In preparation for this week’s event on the PGA Tour, the Shriners Hospitals for Children Open, Summerhays participated in the midweek pro-am, where he was paired with three current or former patients who are active in the game of golf.

The Shriners Dream Team was Jalen Castle, 13, of South Carolina, a scoliosis patient; Anton Glass, a 19-year-old Floridian who was born without a tibia; and, Luke Grossnicklaus, 20, a member of the University of Nebraska Kearny golf team who suffers from a disease that forced him to amputate his leg before he reached high school. The PGA event flew the three to Vegas and paired them with Summerhays.

“It’s really neat to see all the good that Shriners does, with the prosthetics and the surgeries. To make it where these kids can really live their dreams, it’s fantastic,” said Summerhays, commenting on how well his three partners played. “They did a fantastic job. I was really pleased with the way they hit it, in several areas.

“The young girl, Jalen, can really chip and putt, and all three of them hit it a long way,” Summerhays added.

As a team, the foursome finished well back on the scoreboard. But no one really cared.

“I think we all really enjoyed it,” Glass said. “It’s always a great opportunity to represent a great organization such as Shriners. It was probably a tough day as far as the golf goes, but you can’t be perfect, everyone knows that.”

“It was a little nerve-racking,” Grossnicklaus said. “You kind of get that feeling in your gut, playing on a PGA course with a PGA pro. “Once I got into it I think it felt pretty good.

“Danny was pretty laid back out there, which is great,” Grossnicklaus added.

“This is a great event,” Grossnicklaus’ father Kelly said. “Shiners picks what they call a dream team and invites them out. We are from Nebraska, so this is great fun for us.”

Perhaps too young to know, Castle held her own against the big-hitting guys. She said she wasn’t intimidated at all. “No sir,” she said when asked if she felt a bit nervous playing with a professional.

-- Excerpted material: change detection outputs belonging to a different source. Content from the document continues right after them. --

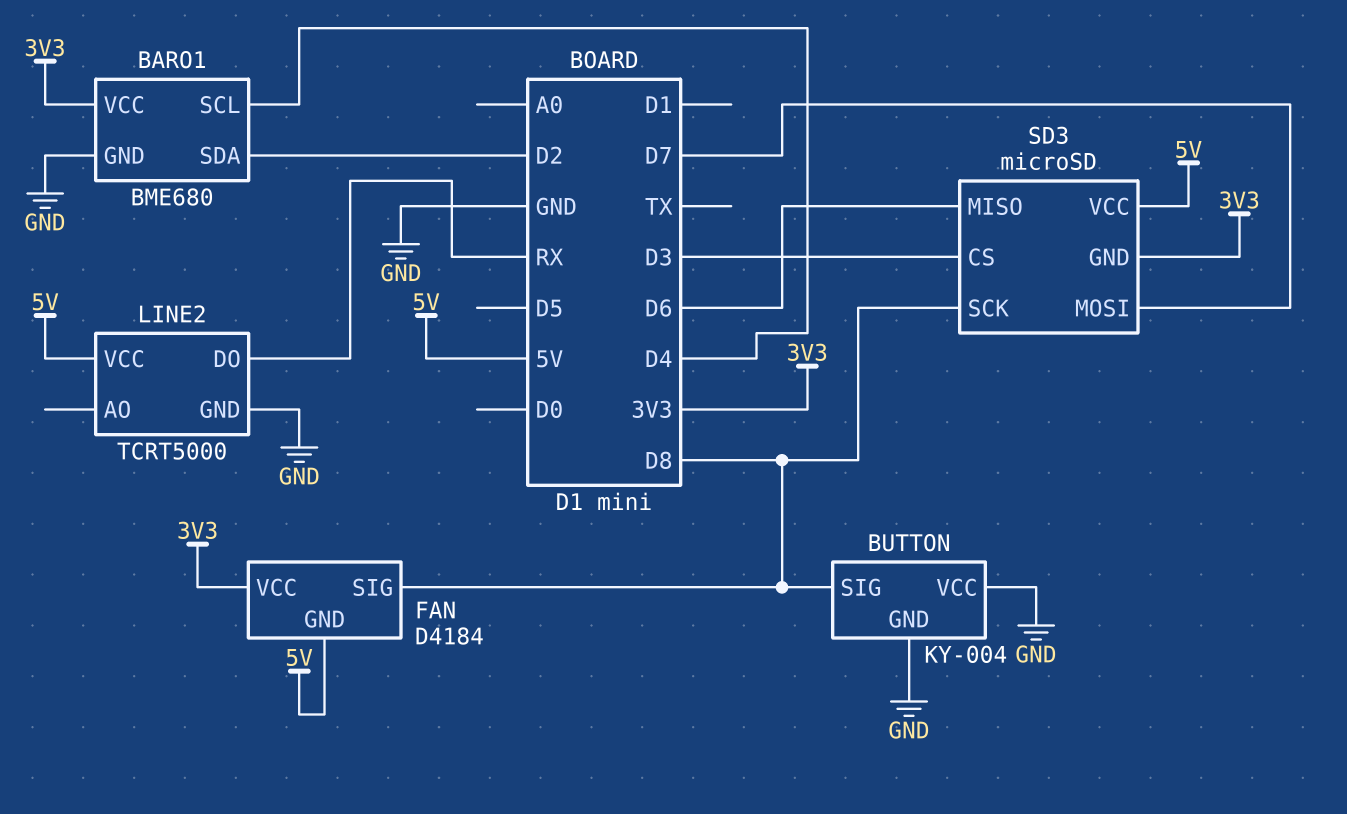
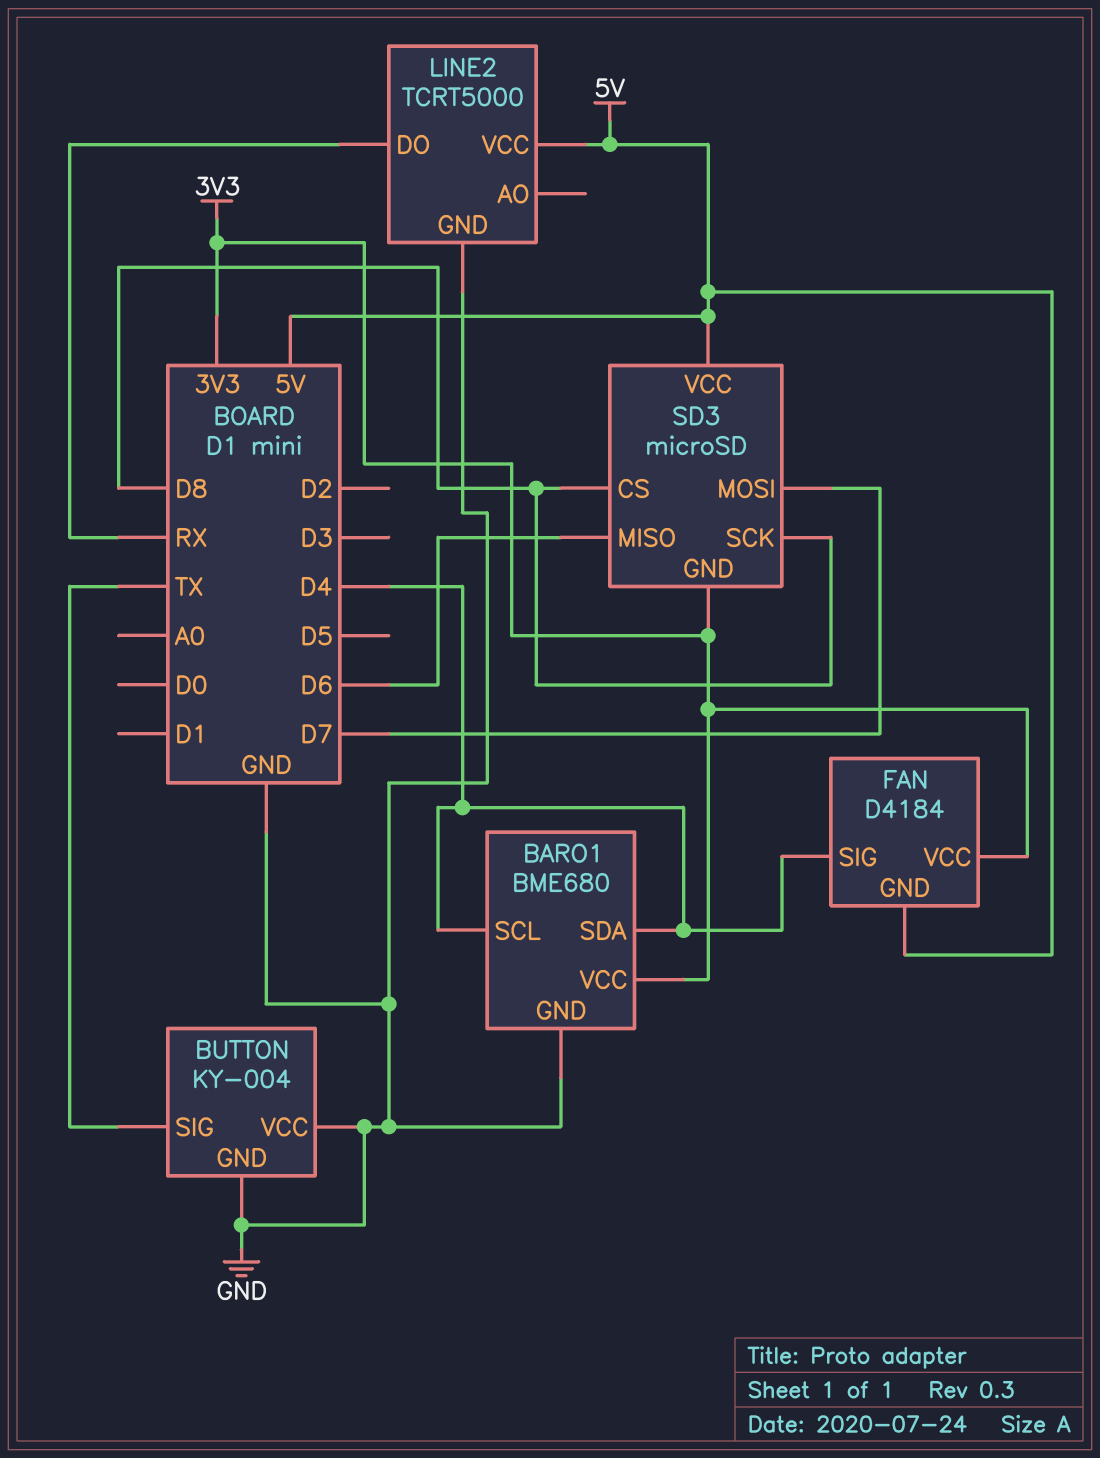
BARO1 pin SDA: D2 -> D4
BUTTON pin SIG: D8 -> TX
FAN pin SIG: D8 -> D4
SD3 pin CS: D3 -> D8

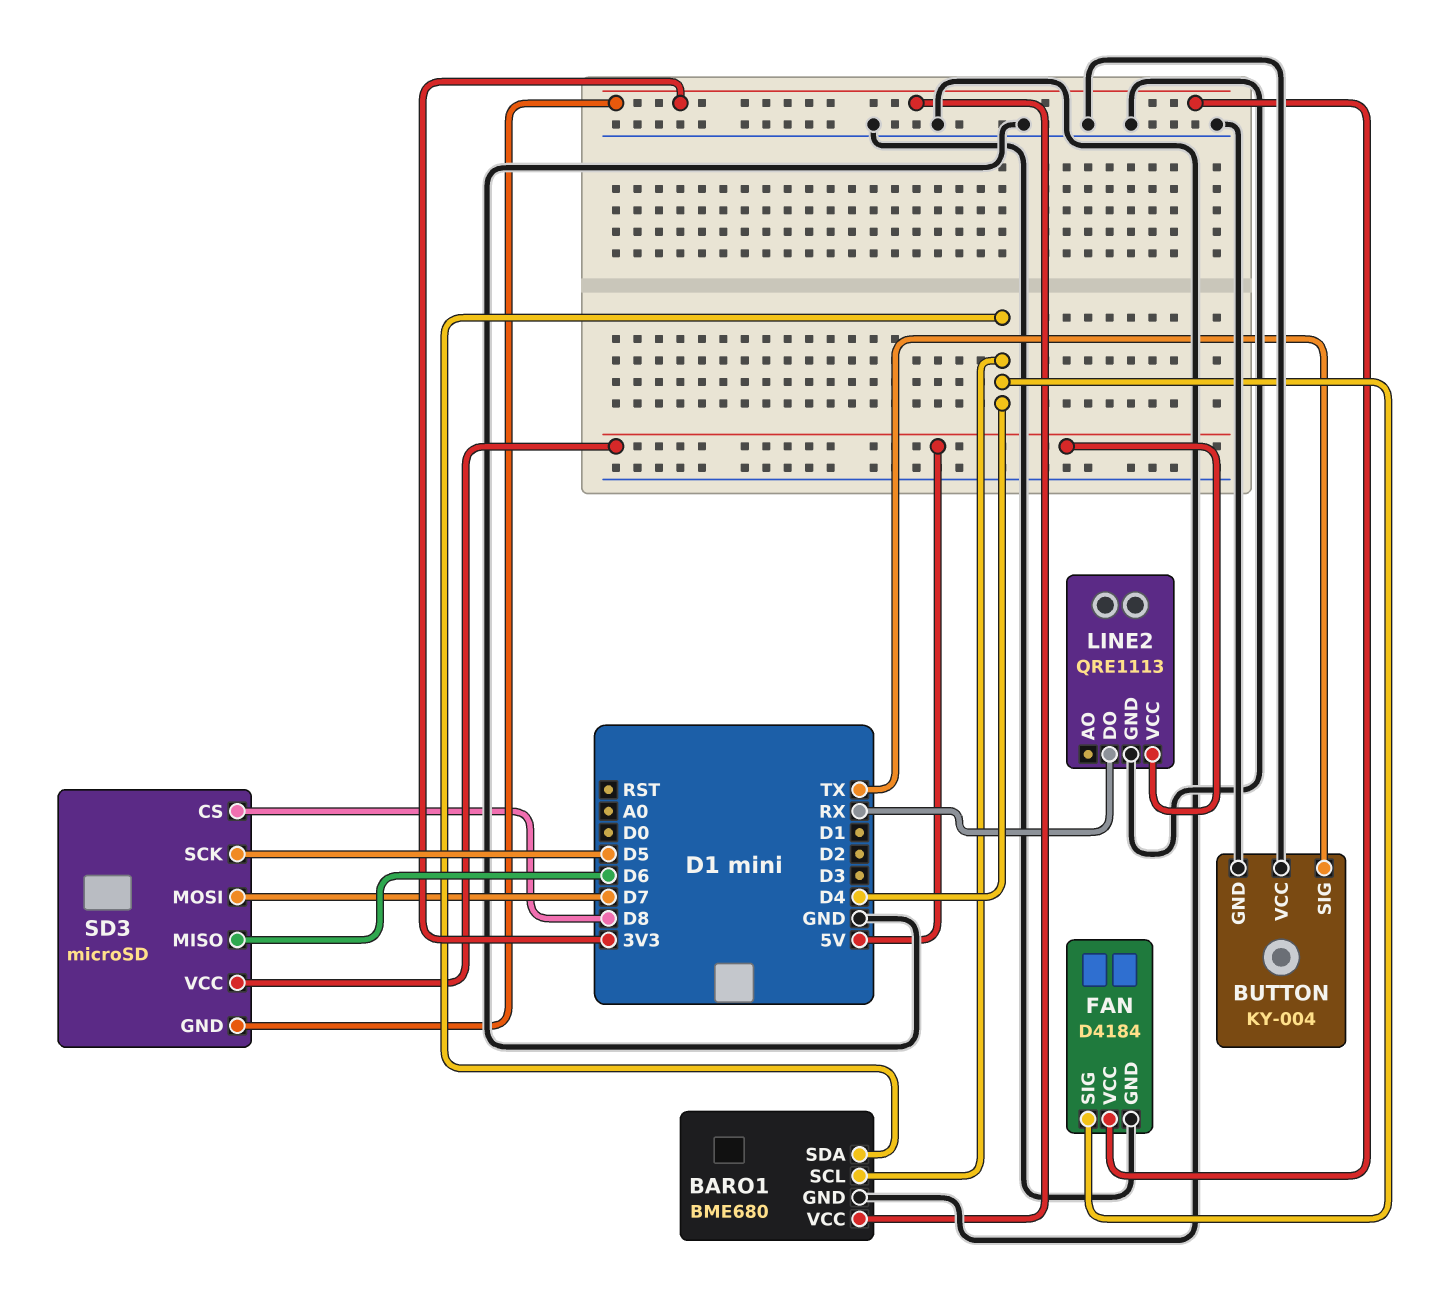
FAN pin GND: 5V -> GND
LINE2: TCRT5000 -> QRE1113
SD3 pin SCK: D8 -> D5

“It was really fun. I’ve never had that much fun playing with a pro,” Castle said. “Danny was really fun. He was always cheerful. He never had bad etiquette. It was just really fun.”

Summerhays, who comes from a golfing-rich family that includes his brother Boyd, a former PGA Tour player and a current PGA instructor, and uncle Bruce, a former Champions Tour star, was joined four holes into his round by his father Lynn, who flew in for the tournament.

The tournament begins Thursday. Summerhays tees off at 7:14 a.m. Tony Finau goes off at 8:20 a.m., while Zac Blair starts at 12:56 p.m.

Here are the biographies of the three players on the Dream Team, provided by the PGA Tour: 

Jalen Castle, 13

Ever since learning to play golf when she was 2, Jalen Castle has made the game her passion. Joining her high school varsity golf team as a seventh grader, Castle was a member of the 2014-15 South Carolina High School All-State Girls Golf team. When she was diagnosed with scoliosis in June 2014, her family immediately began searching for an alternative to a spinal fusion. They soon came across the anterior vertebral body tethering procedure performed at the Shriners Hospitals for Children in Philadelphia. Castle had the procedure done in April 2015 and was back swinging a golf club a mere six weeks later.

Anton Glass, 19

Born without the tibia bone in his left leg, Anton Glass had his leg amputated when he was five and was walking tall in his first prosthesis just a few days later. As he grew, Glass began visiting the Shriners Hospitals for Children in Tampa nearly every year to be fitted for a new prosthetic leg. Thanks to the Shriners staff, he has never held back from competing in high school golf tournaments or living a golfer’s life.

Luke Grossnicklaus, 20

Developing a strong passion for the sport at a young age, Luke Grossnicklaus was diagnosed with schleroderma, a disorder that causes the body to attack healthy tissue. The disease settled in Grossnicklaus’ right leg, which prompted his decision to have his leg amputated at Shriners Hospitals for Children in the Twin Cities before he had even reached the eighth grade. Since the amputation, Grossnicklaus has won three high school state medals for golf and now plays at the University of Nebraska Kearny, walking 36 holes or up to 10 miles per tournament.